Brief: Edit the listing below so that every "decimals" becomes "decimal places", with nothing else changed. Don't include the pictures in your answer.

Start of Task data

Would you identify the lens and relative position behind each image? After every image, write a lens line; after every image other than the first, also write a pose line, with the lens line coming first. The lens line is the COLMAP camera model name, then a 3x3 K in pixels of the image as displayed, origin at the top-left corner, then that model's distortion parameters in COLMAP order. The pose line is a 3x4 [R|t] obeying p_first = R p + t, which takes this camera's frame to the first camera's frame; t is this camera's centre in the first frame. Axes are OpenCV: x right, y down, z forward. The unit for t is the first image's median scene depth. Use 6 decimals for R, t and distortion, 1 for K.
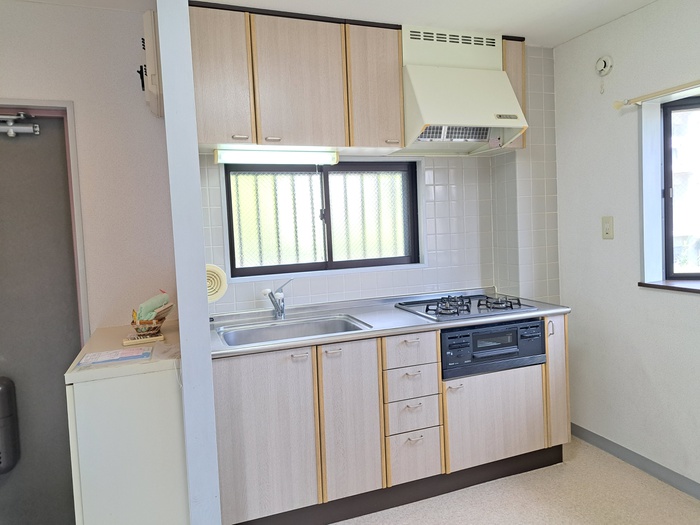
lens RADIAL K [[493.3, 0, 349.7], [0, 493.3, 259.4], [0, 0, 1]] dist [0.045757, -0.000731]
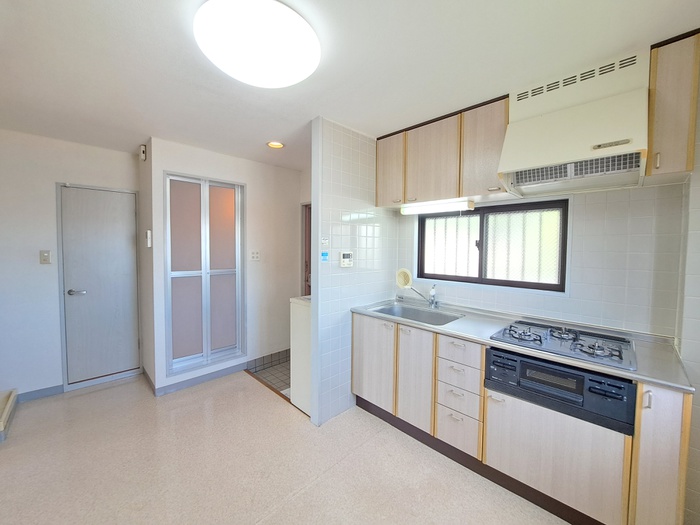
lens RADIAL K [[278.9, 0, 350.0], [0, 278.9, 262.5], [0, 0, 1]] dist [-0.009741, 0.000077]
pose [[0.413853, 0.099260, -0.904916, 0.589564], [-0.089786, 0.993642, 0.067929, -0.067700], [0.905905, 0.053136, 0.420133, 0.376197]]
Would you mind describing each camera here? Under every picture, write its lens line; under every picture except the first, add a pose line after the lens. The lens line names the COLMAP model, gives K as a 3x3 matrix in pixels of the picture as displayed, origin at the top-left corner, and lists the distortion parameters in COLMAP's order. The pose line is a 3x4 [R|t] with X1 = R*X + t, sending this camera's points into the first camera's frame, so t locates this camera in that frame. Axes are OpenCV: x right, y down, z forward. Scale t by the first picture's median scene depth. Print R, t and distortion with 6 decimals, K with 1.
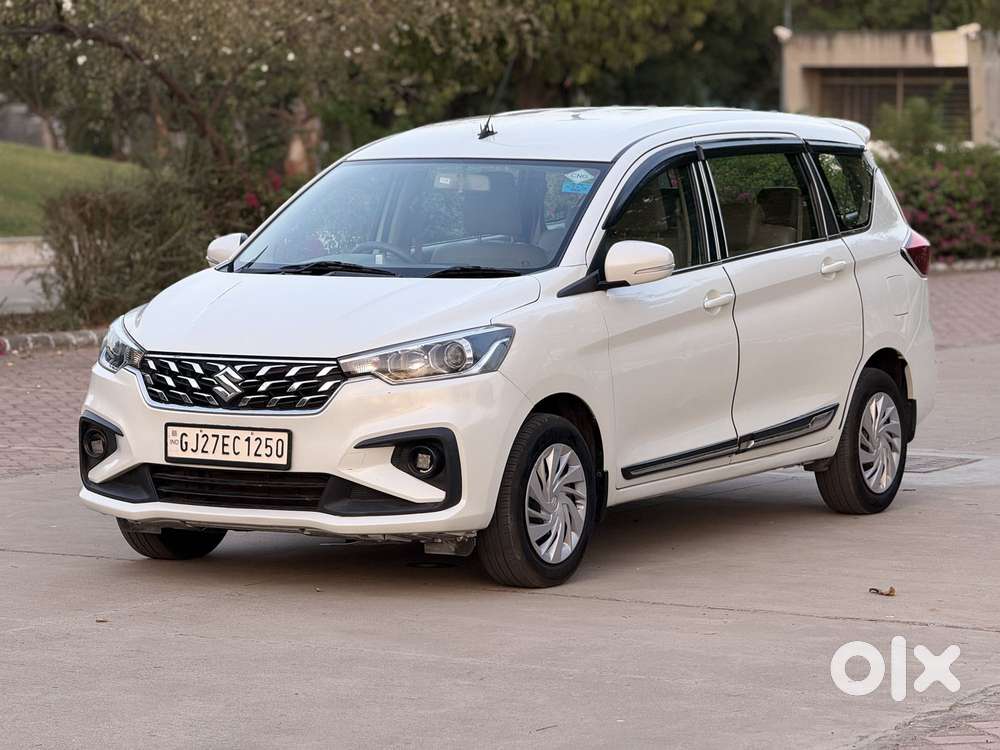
lens RADIAL K [[3558.5, 0, 500.0], [0, 3558.5, 375.0], [0, 0, 1]] dist [0.166856, 3.777797]
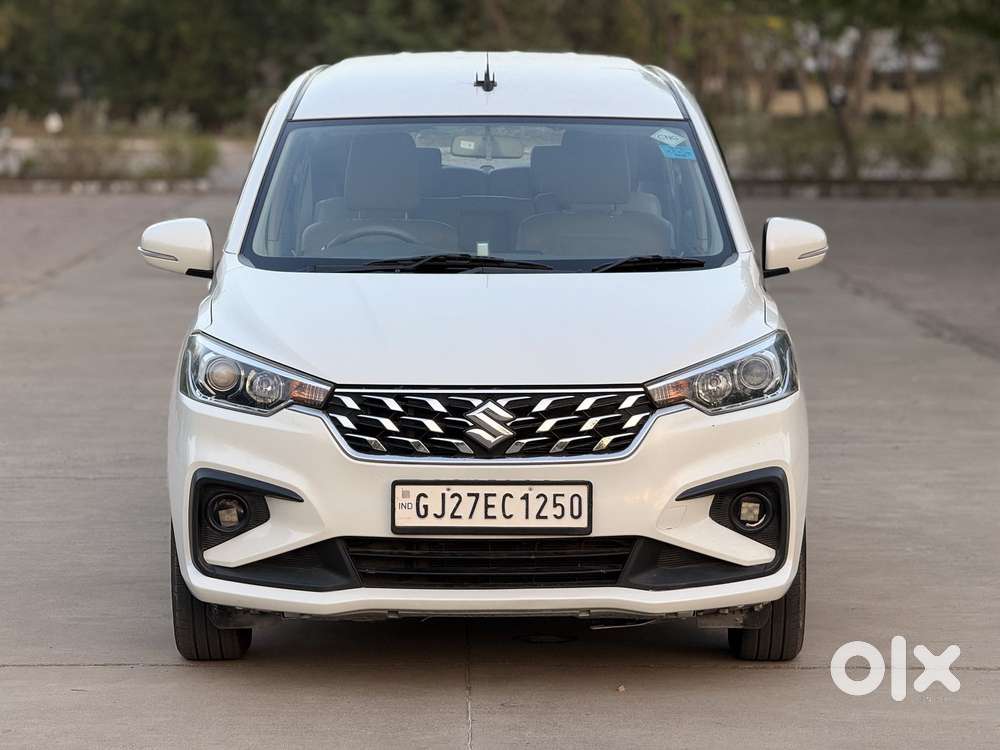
lens RADIAL K [[3558.5, 0, 500.0], [0, 3558.5, 375.0], [0, 0, 1]] dist [0.166856, 3.777797]
pose [[0.859988, -0.045745, 0.508261, -0.448757], [0.035974, 0.998931, 0.029039, -0.029150], [-0.509045, -0.006689, 0.860714, 0.353750]]
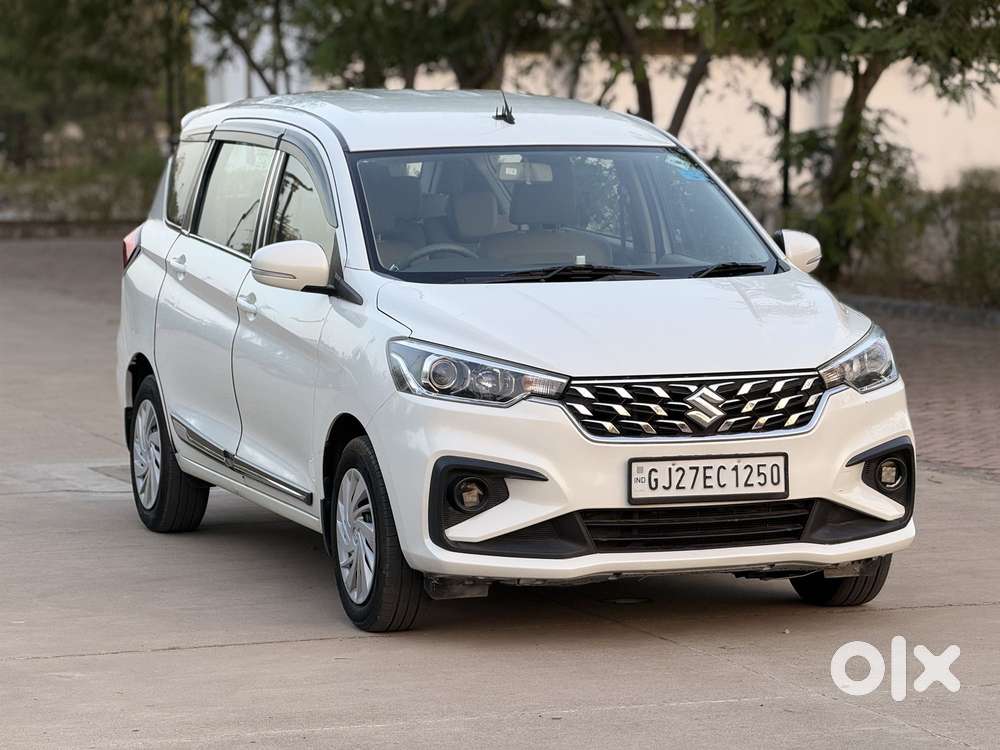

End of Task data

Response to this task:
Would you identify the lens and relative position behind each image? After every image, write a lens line; after every image other than the first, also write a pose line, with the lens line coming first. The lens line is the COLMAP camera model name, then a 3x3 K in pixels of the image as displayed, origin at the top-left corner, then that model's distortion parameters in COLMAP order. The pose line is a 3x4 [R|t] obeying p_first = R p + t, which takes this camera's frame to the first camera's frame; t is this camera's centre in the first frame. Axes are OpenCV: x right, y down, z forward. The unit for t is the first image's median scene depth. Use 6 decimal places for R, t and distortion, 1 for K.
lens RADIAL K [[493.3, 0, 349.7], [0, 493.3, 259.4], [0, 0, 1]] dist [0.045757, -0.000731]
lens RADIAL K [[278.9, 0, 350.0], [0, 278.9, 262.5], [0, 0, 1]] dist [-0.009741, 0.000077]
pose [[0.413853, 0.099260, -0.904916, 0.589564], [-0.089786, 0.993642, 0.067929, -0.067700], [0.905905, 0.053136, 0.420133, 0.376197]]
Would you mind describing each camera here? Under every picture, write its lens line; under every picture except the first, add a pose line after the lens. The lens line names the COLMAP model, gives K as a 3x3 matrix in pixels of the picture as displayed, origin at the top-left corner, and lists the distortion parameters in COLMAP's order. The pose line is a 3x4 [R|t] with X1 = R*X + t, sending this camera's points into the first camera's frame, so t locates this camera in that frame. Axes are OpenCV: x right, y down, z forward. Scale t by the first picture's median scene depth. Print R, t and distortion with 6 decimal places, K with 1.
lens RADIAL K [[3558.5, 0, 500.0], [0, 3558.5, 375.0], [0, 0, 1]] dist [0.166856, 3.777797]
lens RADIAL K [[3558.5, 0, 500.0], [0, 3558.5, 375.0], [0, 0, 1]] dist [0.166856, 3.777797]
pose [[0.859988, -0.045745, 0.508261, -0.448757], [0.035974, 0.998931, 0.029039, -0.029150], [-0.509045, -0.006689, 0.860714, 0.353750]]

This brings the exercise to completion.